Try to get one with a long steerer, that's the metal shaft that slots upside the head-tube. I think from memory, something over 250mm in steerer length is wise. Key principle is, if the steerer's a bit long, it can always be sawn down, but if it's too short, you can't use it.

Looking at the specs of the frame on the website, it says it has a conventional headset. All things are relative so what was conventional once isn't now, but it looks like it uses a fork of 1.125 inch (often expressed as 1 1/8") steerer diameter. Almost all relevant available forks can be bought in that size. Make sure you don't get one with a tapered steerer coz if the headset isn't a tapered type then the fork won't fit.

That's about all I know on the subject.

Stu


----------



## ColinJ (12 Oct 2012)

Wouldn't you have to allow for the normal compression of the fork with the rider's weight on the bike?


----------



## Zenroad (12 Oct 2012)

Thanks, y'all. I'm really ignorant about this stuff. All that mm stuff and suspension correction business. I know the 1 1/8" thing--standard now, used to be 1". And I know the 100mm OLD for front dropouts, but that's it for me. 

I'm looking at the Orange F8 forks. Does anyone know if these would work on the 456 EVO?


----------



## Cyclist33 (12 Oct 2012)

ColinJ said:


> Wouldn't you have to allow for the normal compression of the fork with the rider's weight on the bike?



Easy if building for self and not a fluctuation weight wise. Harder if building to sell?


----------



## Cyclist33 (12 Oct 2012)

But solid point.


----------



## lukesdad (12 Oct 2012)

The 456 is designed for long travel forks. The F8 is designed to replace short travel forks less than 120mm


----------



## Bodhbh (12 Oct 2012)

Hello, I keep posting on your 456 threads.... 
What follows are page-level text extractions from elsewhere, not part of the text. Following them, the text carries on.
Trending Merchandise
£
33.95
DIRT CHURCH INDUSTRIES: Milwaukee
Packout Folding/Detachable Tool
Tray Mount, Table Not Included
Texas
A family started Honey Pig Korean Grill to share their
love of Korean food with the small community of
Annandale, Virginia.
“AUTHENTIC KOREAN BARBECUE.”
I've got Orange F8s on a 456 I use for touring, but it's an old one not the EVO. I am not sure on the difference on the geometry (if there is one). It handles okay, but I'm fairly ignorant on geometry subtleties. You will need to bodge a bracket to mount the fenders is the minor issue. No rack mounts, but guessing you might be using something like the Old Man Mountain racks anyhow.
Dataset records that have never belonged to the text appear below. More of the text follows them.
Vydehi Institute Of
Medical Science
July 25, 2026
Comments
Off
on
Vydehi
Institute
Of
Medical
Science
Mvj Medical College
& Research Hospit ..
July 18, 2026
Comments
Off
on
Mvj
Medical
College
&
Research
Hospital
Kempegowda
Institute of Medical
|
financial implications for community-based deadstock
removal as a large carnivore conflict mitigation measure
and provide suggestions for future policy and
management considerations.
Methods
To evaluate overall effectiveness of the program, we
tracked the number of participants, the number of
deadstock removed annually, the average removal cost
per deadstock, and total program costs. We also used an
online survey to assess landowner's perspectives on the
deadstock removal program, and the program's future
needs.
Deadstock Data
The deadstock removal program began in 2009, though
I'll see if I can find a photo somewhere, as you are building something not a million miles from what I have.

I'm probably going to turn the 456 back into a MTB and put all the bits on a 29er frame of somestripe for touring. I might be asking questions myself on that soon


----------



## Bodhbh (12 Oct 2012)

Not sure if it warrents a seperate thread, but was reading about people sticking rigid suspension corrected 26er forks on a 456 and sticking a 29er wheel in there and the geometry panning out about right. I'm tempted to have a play with that as have a spare 29er wheel kicking about.


----------